Я вертел в руках веревку, глядя на завязанную мной петлю, на пустоту внутри нее...
— Мы могли бы бежать вместе...
— Не дури, Гансон. Он отыщет тебя снова, так же, как меня отыскал. Тебе так хочется стать его кроликом на следующем temptatio? Ты только представь, Гансон! Нет уж, прими то, что предлагает тебе Фабий. Убей меня! Или дай, я сам себя убью, если у тебя кишка тонка — если у нашего орла коготки слишком чистые, чтобы делать грязную работу для Фабия!

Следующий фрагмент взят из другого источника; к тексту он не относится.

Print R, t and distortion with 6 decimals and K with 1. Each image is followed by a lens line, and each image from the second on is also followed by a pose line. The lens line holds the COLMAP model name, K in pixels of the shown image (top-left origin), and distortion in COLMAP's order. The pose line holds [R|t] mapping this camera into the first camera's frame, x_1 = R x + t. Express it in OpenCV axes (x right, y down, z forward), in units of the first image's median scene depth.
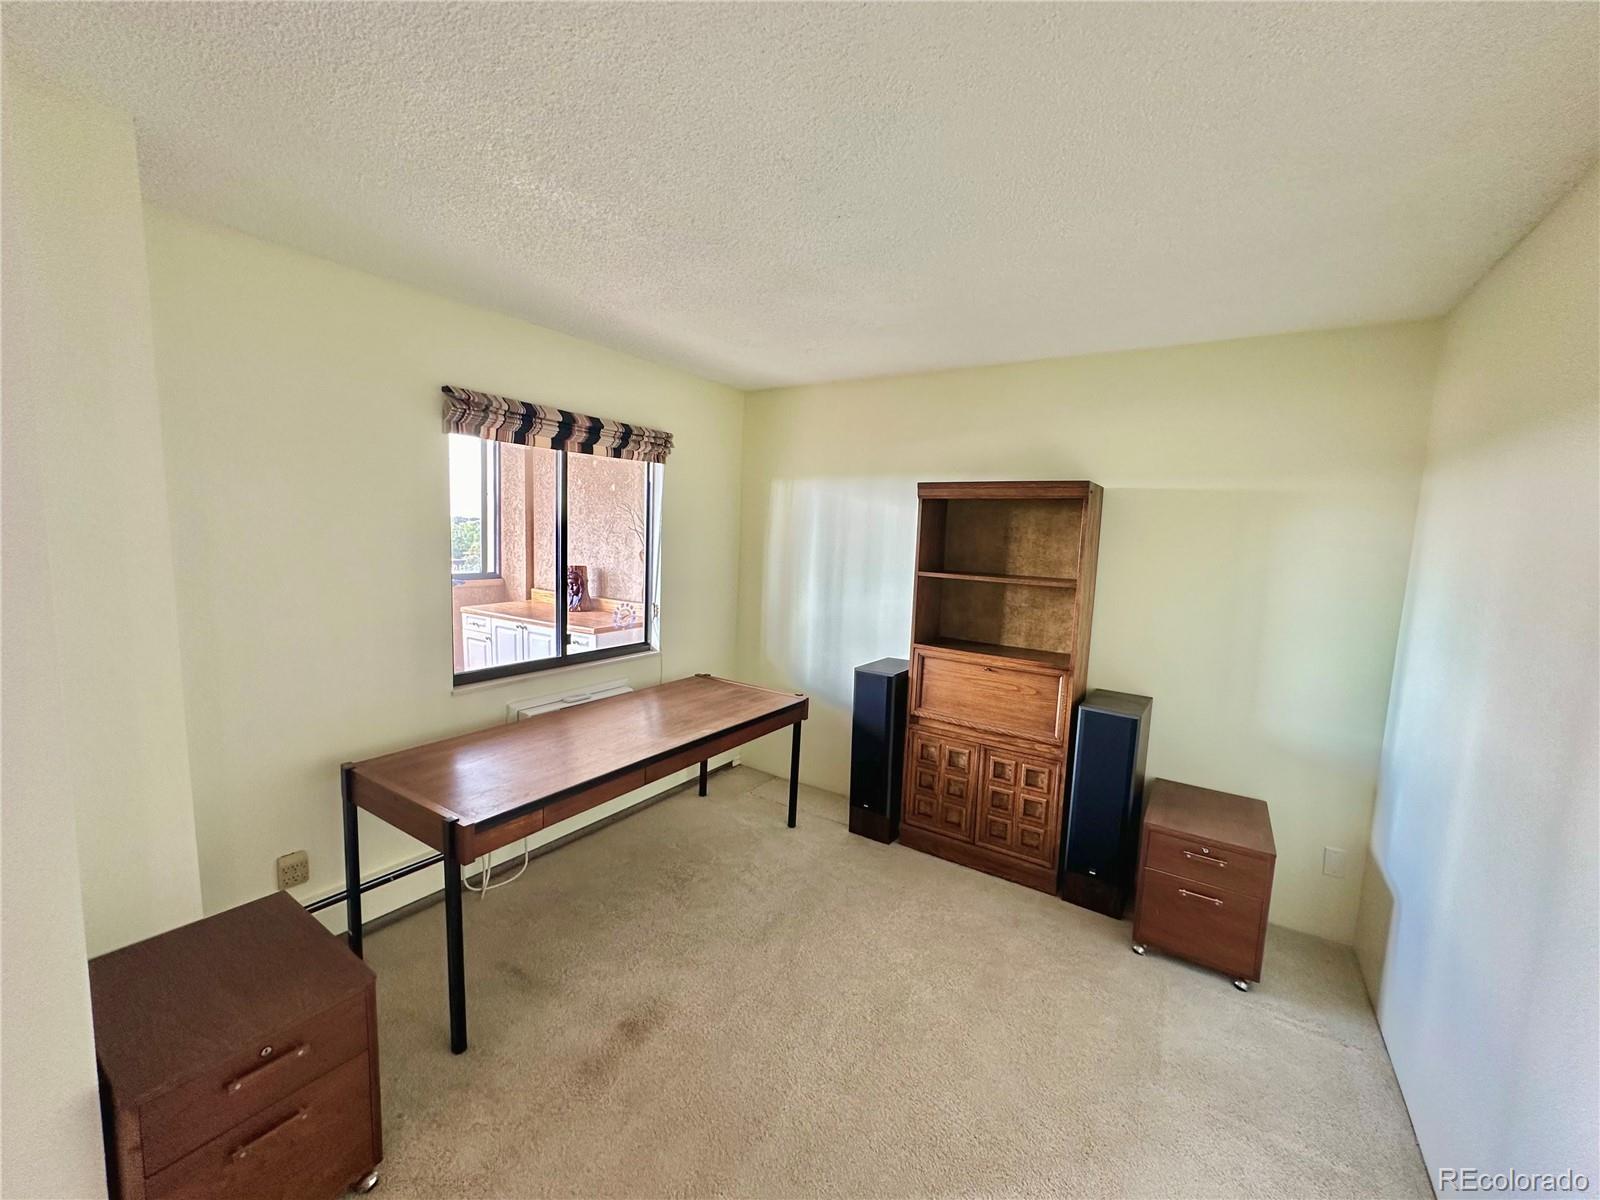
lens RADIAL K [[639.8, 0, 807.7], [0, 639.8, 594.4], [0, 0, 1]] dist [-0.005617, 0.001079]
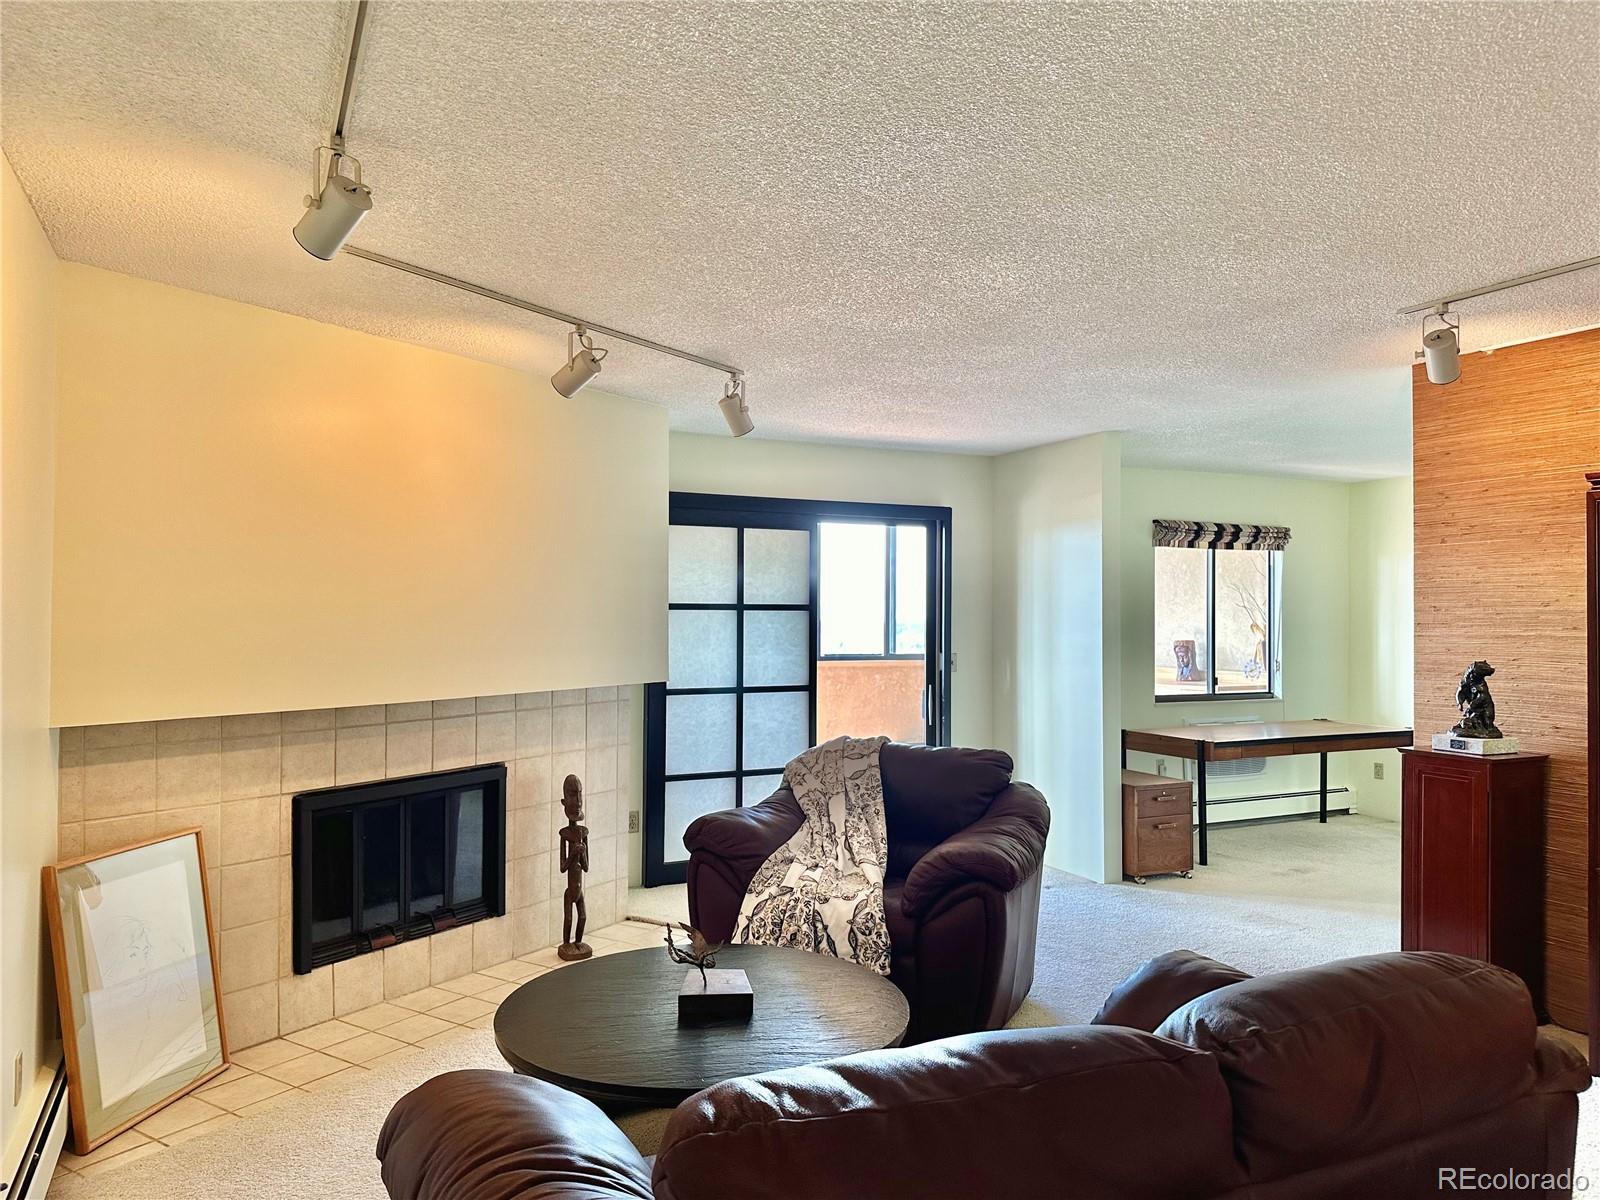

Сумерки сменились тьмой. Молодой месяц озарил ложбину мягким серебристым светом. За холмом виднелся багровый отсвет костров римского лагеря. Я посмотрел на этот дымный багровый свет, и на миг мне показалось, что время остановилось и мир вокруг исчез, оставив меня совершенно одного в этой темной долине. Даже Линон казался далеким-далеким, а конь у меня за спиной был как будто соткан из тумана.
Будущее предстало передо мной многогранным кристаллом, и каждая из граней была одной из возможностей выбора. Убить Линона; рассечь его путы и смотреть, как он убьет себя у меня на глазах; оставить его здесь, дать ему бежать, и вернуться к Фабию, сообщив о своей неудаче; бежать самому... Однако кристалл был непрозрачен, и я не видел, к чему приведет тот или иной выбор.